[Start of section]
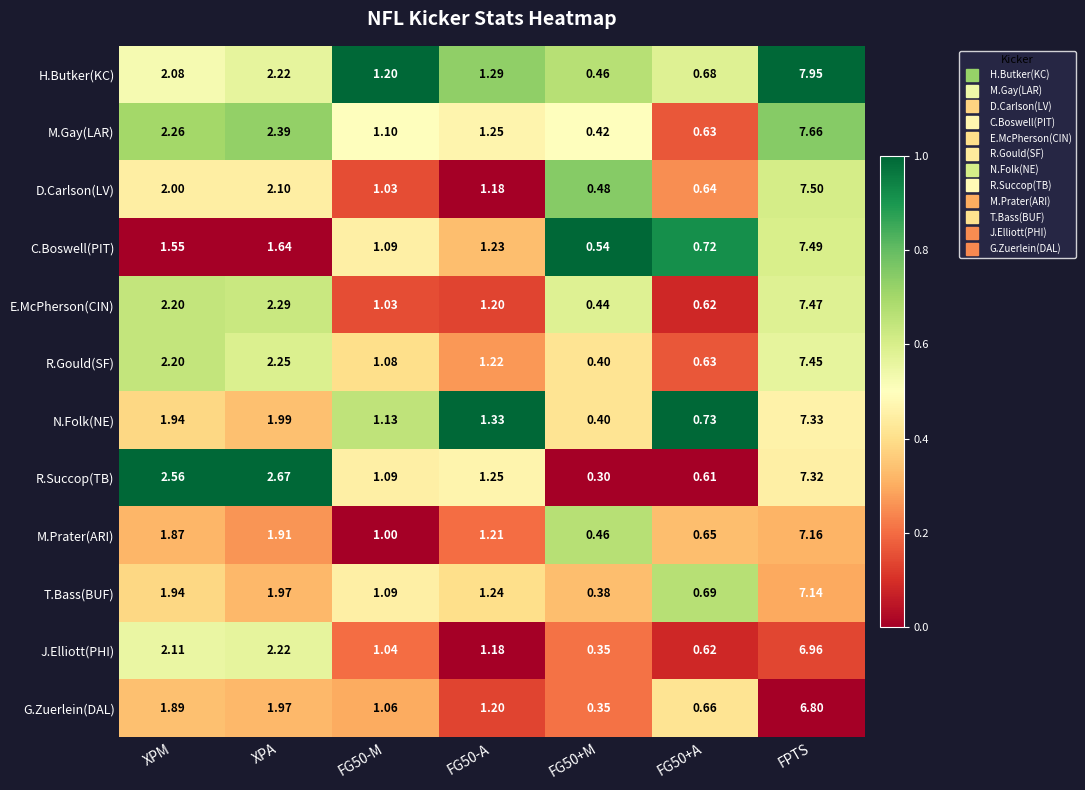

At which label does C.Boswell(PIT) first exceed 1?

XPM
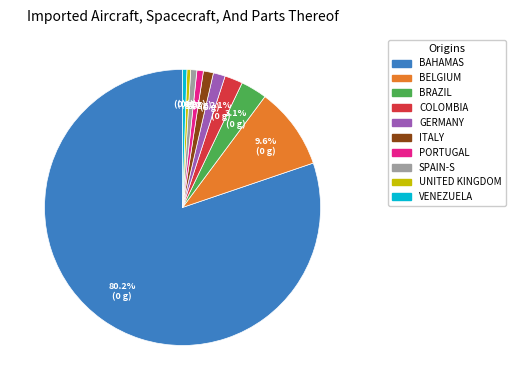

What is the ratio of the value at COLOMBIA to the value at PORTUGAL?

2.8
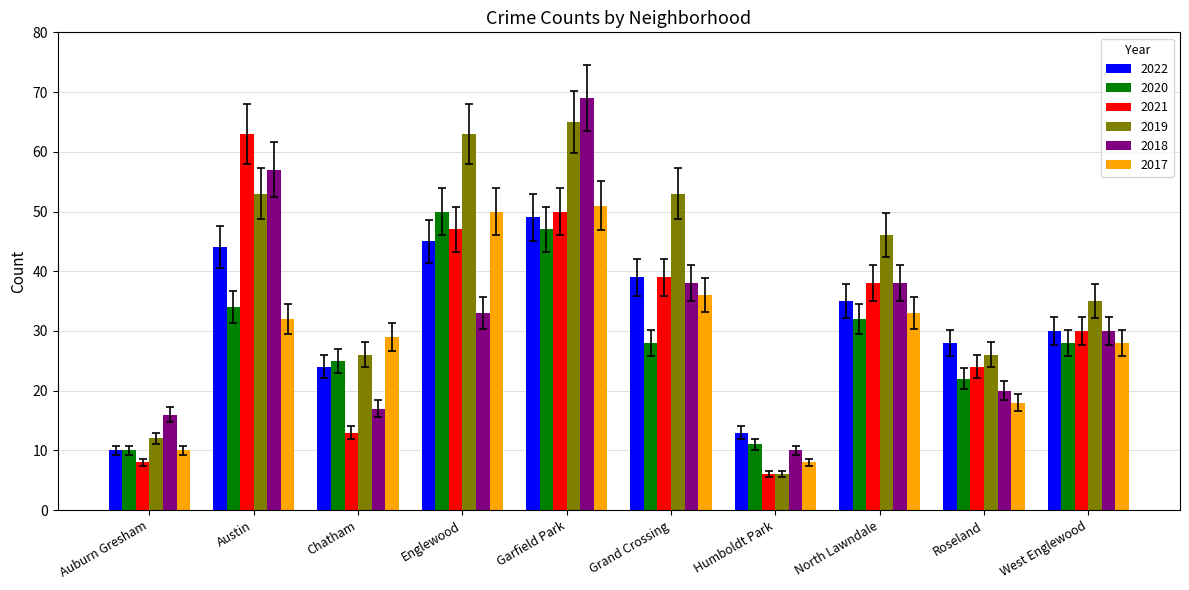

What is the value of the 2022 bar at the 7th from the left?

13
[End of section]
● **Written task**:
Rewrite all the entries above, replacing "value" with "number" and keeping everything else unchanged. Leave the pictures out.

● **Solution to the exercise**:
At which label does C.Boswell(PIT) first exceed 1?

XPM

What is the ratio of the number at COLOMBIA to the number at PORTUGAL?

2.8

What is the number of the 2022 bar at the 7th from the left?

13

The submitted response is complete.